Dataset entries
:::
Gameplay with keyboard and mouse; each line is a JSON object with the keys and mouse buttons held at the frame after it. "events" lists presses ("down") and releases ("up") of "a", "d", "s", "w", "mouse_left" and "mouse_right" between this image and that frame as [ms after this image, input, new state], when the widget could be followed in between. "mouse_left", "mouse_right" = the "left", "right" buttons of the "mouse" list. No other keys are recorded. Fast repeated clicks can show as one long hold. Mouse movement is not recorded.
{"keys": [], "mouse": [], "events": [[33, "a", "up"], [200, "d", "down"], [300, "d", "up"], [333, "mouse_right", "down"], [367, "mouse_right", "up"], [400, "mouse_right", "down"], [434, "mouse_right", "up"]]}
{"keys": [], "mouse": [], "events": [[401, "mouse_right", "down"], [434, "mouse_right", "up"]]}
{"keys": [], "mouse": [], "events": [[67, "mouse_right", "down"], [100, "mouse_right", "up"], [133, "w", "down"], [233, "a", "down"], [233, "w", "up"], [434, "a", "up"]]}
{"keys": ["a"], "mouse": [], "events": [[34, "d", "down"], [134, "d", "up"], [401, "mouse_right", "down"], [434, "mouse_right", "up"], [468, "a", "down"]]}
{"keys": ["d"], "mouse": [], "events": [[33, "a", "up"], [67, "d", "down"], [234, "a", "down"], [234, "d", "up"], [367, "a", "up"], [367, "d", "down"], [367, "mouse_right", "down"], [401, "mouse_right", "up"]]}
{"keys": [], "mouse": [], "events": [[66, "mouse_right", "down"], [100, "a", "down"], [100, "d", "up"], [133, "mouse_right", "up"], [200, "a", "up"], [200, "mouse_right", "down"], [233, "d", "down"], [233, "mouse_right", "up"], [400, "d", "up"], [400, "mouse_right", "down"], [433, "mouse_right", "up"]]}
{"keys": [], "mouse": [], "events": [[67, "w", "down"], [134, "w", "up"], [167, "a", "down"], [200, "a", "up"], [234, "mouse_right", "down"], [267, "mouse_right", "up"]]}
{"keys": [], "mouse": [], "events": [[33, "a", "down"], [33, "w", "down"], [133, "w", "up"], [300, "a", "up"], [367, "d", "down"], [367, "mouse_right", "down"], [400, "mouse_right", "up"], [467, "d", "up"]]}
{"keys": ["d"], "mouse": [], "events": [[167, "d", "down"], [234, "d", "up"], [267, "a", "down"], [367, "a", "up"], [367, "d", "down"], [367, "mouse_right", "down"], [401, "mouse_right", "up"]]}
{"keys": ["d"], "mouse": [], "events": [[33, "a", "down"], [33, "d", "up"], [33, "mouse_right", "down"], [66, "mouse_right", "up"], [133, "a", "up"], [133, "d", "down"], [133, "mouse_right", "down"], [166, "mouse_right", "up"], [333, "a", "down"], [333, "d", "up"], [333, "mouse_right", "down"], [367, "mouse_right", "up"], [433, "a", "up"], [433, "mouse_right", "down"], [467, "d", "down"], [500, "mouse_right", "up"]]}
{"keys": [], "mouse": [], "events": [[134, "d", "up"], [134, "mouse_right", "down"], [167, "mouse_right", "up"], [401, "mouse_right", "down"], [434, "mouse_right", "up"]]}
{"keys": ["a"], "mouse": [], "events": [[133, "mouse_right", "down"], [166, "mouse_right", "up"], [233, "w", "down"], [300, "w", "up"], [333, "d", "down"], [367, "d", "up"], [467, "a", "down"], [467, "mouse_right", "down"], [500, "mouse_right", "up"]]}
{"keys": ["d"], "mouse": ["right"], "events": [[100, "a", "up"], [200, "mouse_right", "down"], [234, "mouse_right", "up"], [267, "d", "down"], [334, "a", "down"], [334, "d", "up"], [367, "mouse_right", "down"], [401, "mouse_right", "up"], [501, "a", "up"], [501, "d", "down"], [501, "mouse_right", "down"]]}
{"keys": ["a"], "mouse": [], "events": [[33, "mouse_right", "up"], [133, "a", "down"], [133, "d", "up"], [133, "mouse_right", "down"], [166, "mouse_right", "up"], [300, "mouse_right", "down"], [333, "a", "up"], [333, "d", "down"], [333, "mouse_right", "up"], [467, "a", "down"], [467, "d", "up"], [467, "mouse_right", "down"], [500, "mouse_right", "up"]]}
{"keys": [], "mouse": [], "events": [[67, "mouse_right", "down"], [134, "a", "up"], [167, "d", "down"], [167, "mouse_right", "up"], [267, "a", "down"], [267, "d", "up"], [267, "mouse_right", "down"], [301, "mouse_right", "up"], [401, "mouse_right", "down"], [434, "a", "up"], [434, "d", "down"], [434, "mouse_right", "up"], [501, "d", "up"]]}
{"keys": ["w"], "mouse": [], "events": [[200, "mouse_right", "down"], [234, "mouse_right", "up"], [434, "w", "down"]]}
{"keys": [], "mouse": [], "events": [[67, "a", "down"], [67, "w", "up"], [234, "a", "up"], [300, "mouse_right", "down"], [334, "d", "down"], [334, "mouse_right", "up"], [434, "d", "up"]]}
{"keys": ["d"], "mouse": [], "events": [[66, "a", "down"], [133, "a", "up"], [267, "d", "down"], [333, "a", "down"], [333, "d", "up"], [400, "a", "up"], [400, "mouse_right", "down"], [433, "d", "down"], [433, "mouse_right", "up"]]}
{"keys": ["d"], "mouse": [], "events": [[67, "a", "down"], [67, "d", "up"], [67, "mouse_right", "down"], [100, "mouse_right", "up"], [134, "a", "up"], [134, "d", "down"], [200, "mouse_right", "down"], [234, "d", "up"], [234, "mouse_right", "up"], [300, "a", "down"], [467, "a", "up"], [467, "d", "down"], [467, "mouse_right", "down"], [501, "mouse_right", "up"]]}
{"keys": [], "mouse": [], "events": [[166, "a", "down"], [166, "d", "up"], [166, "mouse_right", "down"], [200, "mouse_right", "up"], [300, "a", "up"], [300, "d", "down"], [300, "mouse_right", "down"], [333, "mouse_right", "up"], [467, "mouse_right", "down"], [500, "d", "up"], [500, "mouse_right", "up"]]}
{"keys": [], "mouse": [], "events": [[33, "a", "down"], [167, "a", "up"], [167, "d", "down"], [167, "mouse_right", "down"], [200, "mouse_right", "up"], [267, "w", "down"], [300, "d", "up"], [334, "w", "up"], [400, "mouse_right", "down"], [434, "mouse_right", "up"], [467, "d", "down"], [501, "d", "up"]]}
:::
→ DIRECTIONS
Print every record above once more, exactly as written.

→ EXERCISE SOLUTION
Gameplay with keyboard and mouse; each line is a JSON object with the keys and mouse buttons held at the frame after it. "events" lists presses ("down") and releases ("up") of "a", "d", "s", "w", "mouse_left" and "mouse_right" between this image and that frame as [ms after this image, input, new state], when the widget could be followed in between. "mouse_left", "mouse_right" = the "left", "right" buttons of the "mouse" list. No other keys are recorded. Fast repeated clicks can show as one long hold. Mouse movement is not recorded.
{"keys": [], "mouse": [], "events": [[33, "a", "up"], [200, "d", "down"], [300, "d", "up"], [333, "mouse_right", "down"], [367, "mouse_right", "up"], [400, "mouse_right", "down"], [434, "mouse_right", "up"]]}
{"keys": [], "mouse": [], "events": [[401, "mouse_right", "down"], [434, "mouse_right", "up"]]}
{"keys": [], "mouse": [], "events": [[67, "mouse_right", "down"], [100, "mouse_right", "up"], [133, "w", "down"], [233, "a", "down"], [233, "w", "up"], [434, "a", "up"]]}
{"keys": ["a"], "mouse": [], "events": [[34, "d", "down"], [134, "d", "up"], [401, "mouse_right", "down"], [434, "mouse_right", "up"], [468, "a", "down"]]}
{"keys": ["d"], "mouse": [], "events": [[33, "a", "up"], [67, "d", "down"], [234, "a", "down"], [234, "d", "up"], [367, "a", "up"], [367, "d", "down"], [367, "mouse_right", "down"], [401, "mouse_right", "up"]]}
{"keys": [], "mouse": [], "events": [[66, "mouse_right", "down"], [100, "a", "down"], [100, "d", "up"], [133, "mouse_right", "up"], [200, "a", "up"], [200, "mouse_right", "down"], [233, "d", "down"], [233, "mouse_right", "up"], [400, "d", "up"], [400, "mouse_right", "down"], [433, "mouse_right", "up"]]}
{"keys": [], "mouse": [], "events": [[67, "w", "down"], [134, "w", "up"], [167, "a", "down"], [200, "a", "up"], [234, "mouse_right", "down"], [267, "mouse_right", "up"]]}
{"keys": [], "mouse": [], "events": [[33, "a", "down"], [33, "w", "down"], [133, "w", "up"], [300, "a", "up"], [367, "d", "down"], [367, "mouse_right", "down"], [400, "mouse_right", "up"], [467, "d", "up"]]}
{"keys": ["d"], "mouse": [], "events": [[167, "d", "down"], [234, "d", "up"], [267, "a", "down"], [367, "a", "up"], [367, "d", "down"], [367, "mouse_right", "down"], [401, "mouse_right", "up"]]}
{"keys": ["d"], "mouse": [], "events": [[33, "a", "down"], [33, "d", "up"], [33, "mouse_right", "down"], [66, "mouse_right", "up"], [133, "a", "up"], [133, "d", "down"], [133, "mouse_right", "down"], [166, "mouse_right", "up"], [333, "a", "down"], [333, "d", "up"], [333, "mouse_right", "down"], [367, "mouse_right", "up"], [433, "a", "up"], [433, "mouse_right", "down"], [467, "d", "down"], [500, "mouse_right", "up"]]}
{"keys": [], "mouse": [], "events": [[134, "d", "up"], [134, "mouse_right", "down"], [167, "mouse_right", "up"], [401, "mouse_right", "down"], [434, "mouse_right", "up"]]}
{"keys": ["a"], "mouse": [], "events": [[133, "mouse_right", "down"], [166, "mouse_right", "up"], [233, "w", "down"], [300, "w", "up"], [333, "d", "down"], [367, "d", "up"], [467, "a", "down"], [467, "mouse_right", "down"], [500, "mouse_right", "up"]]}
{"keys": ["d"], "mouse": ["right"], "events": [[100, "a", "up"], [200, "mouse_right", "down"], [234, "mouse_right", "up"], [267, "d", "down"], [334, "a", "down"], [334, "d", "up"], [367, "mouse_right", "down"], [401, "mouse_right", "up"], [501, "a", "up"], [501, "d", "down"], [501, "mouse_right", "down"]]}
{"keys": ["a"], "mouse": [], "events": [[33, "mouse_right", "up"], [133, "a", "down"], [133, "d", "up"], [133, "mouse_right", "down"], [166, "mouse_right", "up"], [300, "mouse_right", "down"], [333, "a", "up"], [333, "d", "down"], [333, "mouse_right", "up"], [467, "a", "down"], [467, "d", "up"], [467, "mouse_right", "down"], [500, "mouse_right", "up"]]}
{"keys": [], "mouse": [], "events": [[67, "mouse_right", "down"], [134, "a", "up"], [167, "d", "down"], [167, "mouse_right", "up"], [267, "a", "down"], [267, "d", "up"], [267, "mouse_right", "down"], [301, "mouse_right", "up"], [401, "mouse_right", "down"], [434, "a", "up"], [434, "d", "down"], [434, "mouse_right", "up"], [501, "d", "up"]]}
{"keys": ["w"], "mouse": [], "events": [[200, "mouse_right", "down"], [234, "mouse_right", "up"], [434, "w", "down"]]}
{"keys": [], "mouse": [], "events": [[67, "a", "down"], [67, "w", "up"], [234, "a", "up"], [300, "mouse_right", "down"], [334, "d", "down"], [334, "mouse_right", "up"], [434, "d", "up"]]}
{"keys": ["d"], "mouse": [], "events": [[66, "a", "down"], [133, "a", "up"], [267, "d", "down"], [333, "a", "down"], [333, "d", "up"], [400, "a", "up"], [400, "mouse_right", "down"], [433, "d", "down"], [433, "mouse_right", "up"]]}
{"keys": ["d"], "mouse": [], "events": [[67, "a", "down"], [67, "d", "up"], [67, "mouse_right", "down"], [100, "mouse_right", "up"], [134, "a", "up"], [134, "d", "down"], [200, "mouse_right", "down"], [234, "d", "up"], [234, "mouse_right", "up"], [300, "a", "down"], [467, "a", "up"], [467, "d", "down"], [467, "mouse_right", "down"], [501, "mouse_right", "up"]]}
{"keys": [], "mouse": [], "events": [[166, "a", "down"], [166, "d", "up"], [166, "mouse_right", "down"], [200, "mouse_right", "up"], [300, "a", "up"], [300, "d", "down"], [300, "mouse_right", "down"], [333, "mouse_right", "up"], [467, "mouse_right", "down"], [500, "d", "up"], [500, "mouse_right", "up"]]}
{"keys": [], "mouse": [], "events": [[33, "a", "down"], [167, "a", "up"], [167, "d", "down"], [167, "mouse_right", "down"], [200, "mouse_right", "up"], [267, "w", "down"], [300, "d", "up"], [334, "w", "up"], [400, "mouse_right", "down"], [434, "mouse_right", "up"], [467, "d", "down"], [501, "d", "up"]]}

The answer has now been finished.